An anonymous contributor, The23rd Raccoon, sent a few days a go a very insightful post to the or-dev lists entitled “How I Learned to Stop Ph34ring NSA and Love the Base Rate Fallacy“. The key point is that tracing anonymous communications is an identification exercise: the adversary has to detect the single correct target amongst the noise of incorrect identities. Therefore reporting simply false positives and false negative rates is misleading, since even moderate false positives will lead to the vast majority of positives being misclassifications.

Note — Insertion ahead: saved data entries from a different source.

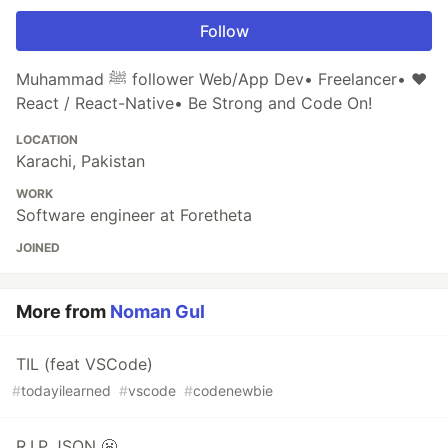
Follow
Muhammad ﷺ follower Web/App Dev• Freelancer• ❤
React / React-Native• Be Strong and Code On!
LOCATION
Karachi, Pakistan
WORK
Software engineer at Foretheta
JOINED
More from
Noman Gul
TIL (feat VSCode)
#
todayilearned
#
vscode
#
codenewbie
R.I.P JSON 😬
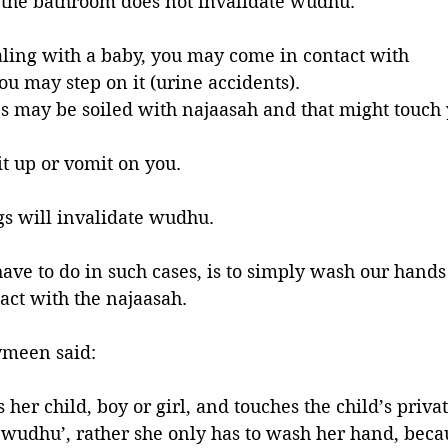
e the bathroom does not invalidate wudhu.
ling with a baby, you may come in contact with 
you may step on it (urine accidents).
es may be soiled with najaasah and that might touch 
t up or vomit on you. 
gs will invalidate wudhu. 
ave to do in such cases, is to simply wash our hands 
act with the najaasah.
ymeen said:
er child, boy or girl, and touches the child’s privat
 wudhu’, rather she only has to wash her hand, beca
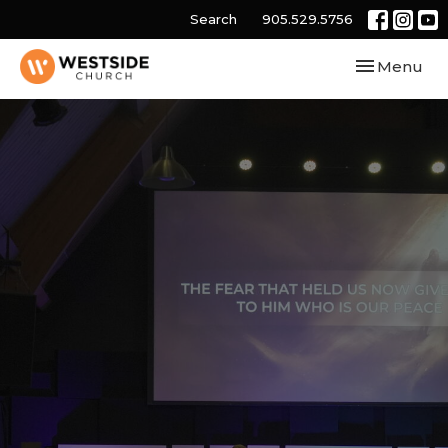
Search
905.529.5756
Toggle navi
Menu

This is a very cool observation and leads amongst others to the conclusions that low-latency anonymity is not dead:

“[…] Second, it gives us a small glimmer of hope that maybe all is not lost against IX, National, or ISP level adversaries. Especially those with only sampled or connection-level resolution, where fine-grained details on inter-packet timings is not available (as will likely be the case with EU data retention).”

 

This post is of great interest because it re-opens the problem of high-precision traffic analysis, with a clearly understood and precisely known error rate. Current techniques, mostly based on heuristics, are not capable to deliver such detectors, with high reliability guarantees attached to them.

 

At the same time the The23rd Raccoon’s analysis overlooks one issue: many detectors do not simply perform matching of streams on a pair by pair basis, but as a whole. This means that the “best match” is selected according to some ranking metric. The mathematical analysis that has to then be presented to support the technique is the probability any non-match is selected over the correct match. Many papers in the literature provide implicitly such results (some based on the rank of the result, others based on selecting the best match and providing the total probability of error based on the selection.) Approaches that provide overall performance metrics should avoid the pitfalls of presenting “intermediate” false positive / false negative probabilities, and give an intuitive understanding of how well traffic analysis techniques work on a full body of streams or message traces.